Voters in the 42nd state House District will get a different approach to the state's budget problems depending on who they elect.

With Republican incumbent Jeanne Ives of Wheaton, the plan is to continue making cuts, revamp state employee health care and reform pensions.

With Democratic challenger Kathleen Carrier of Carol Stream, the approach is to stop making cuts -- especially to the state's "most vulnerable" citizens -- and look instead for ways to increase revenue.

Ives and Carrier are seeking the 42nd District seat representing all or parts of Wheaton, Winfield, Carol Stream, Warrenville, Lisle, West Chicago, Naperville and Woodridge in the Nov. 8 election.

Ives, a 51-year-old full-time state representative who has held the seat since 2012, said the state needs to find more areas to spend less -- including employee health benefits and pensions.

"Illinois hasn't earned the right to new revenue," Ives said. "We have not put in the effort to make reasonable cuts to the budget."

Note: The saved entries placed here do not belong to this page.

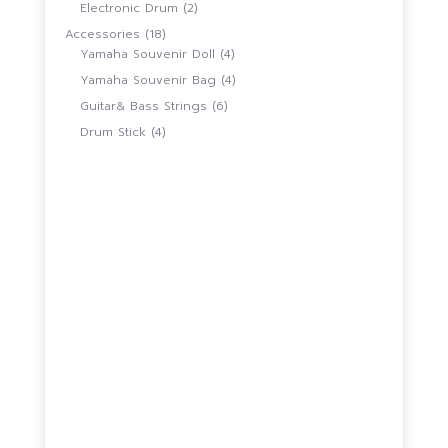
สินค้า
2
Electronic Drum
2
สินค้า
18
Accessories
18
สินค้า
4
Yamaha Souvenir Doll
4
สินค้า
4
Yamaha Souvenir Bag
4
สินค้า
6
Guitar& Bass Strings
6
สินค้า
4
Drum Stick
4
สินค้า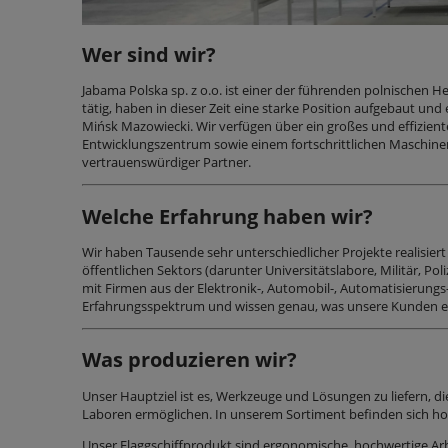
Wer sind wir?
Jabama Polska sp. z o.o. ist einer der führenden polnischen He
tätig, haben in dieser Zeit eine starke Position aufgebaut un
Mińsk Mazowiecki. Wir verfügen über ein großes und effizie
Entwicklungszentrum sowie einem fortschrittlichen Maschinenpa
vertrauenswürdiger Partner.
Welche Erfahrung haben wir?
Wir haben Tausende sehr unterschiedlicher Projekte realisier
öffentlichen Sektors (darunter Universitätslabore, Militär,
mit Firmen aus der Elektronik-, Automobil-, Automatisierung
Erfahrungsspektrum und wissen genau, was unsere Kunden e
Was produzieren wir?
Unser Hauptziel ist es, Werkzeuge und Lösungen zu liefern,
Laboren ermöglichen. In unserem Sortiment befinden sich hoc
Unser Flaggschiffprodukt sind ergonomische, hochwertige Arbe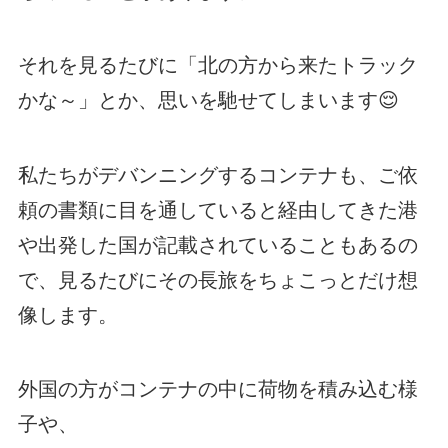
それを見るたびに「北の方から来たトラック
かな～」とか、思いを馳せてしまいます😌
私たちがデバンニングするコンテナも、ご依
頼の書類に目を通していると経由してきた港
や出発した国が記載されていることもあるの
で、見るたびにその長旅をちょこっとだけ想
像します。
外国の方がコンテナの中に荷物を積み込む様
子や、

But Carrier, 60, proposes the opposite route, saying Ives' philosophy is not right for the district. Carrier said the state should close "loopholes" in corporate taxes in hopes of getting more companies to pay and lowering the rate for all.

She also said she "would not necessarily be opposed to a service tax, although I would want to educate myself on how we are defining services," and she would consider a one-cent tax on sugary beverages to boost state income.

Ives says she's already pushed legislation to close corporate tax loopholes, but she sees a service tax as "problematic."

"Unless you look it and say, 'We're not going to make exceptions for particular things and it's just holistically going to be the same,'" she said, "then you're carving out winners and losers in a process that is already gamed."

Pension reform, she said, can best help to address the state's financial woes.

"Until we get serious about that," Ives said, "we cannot ask these taxpayers for any more money."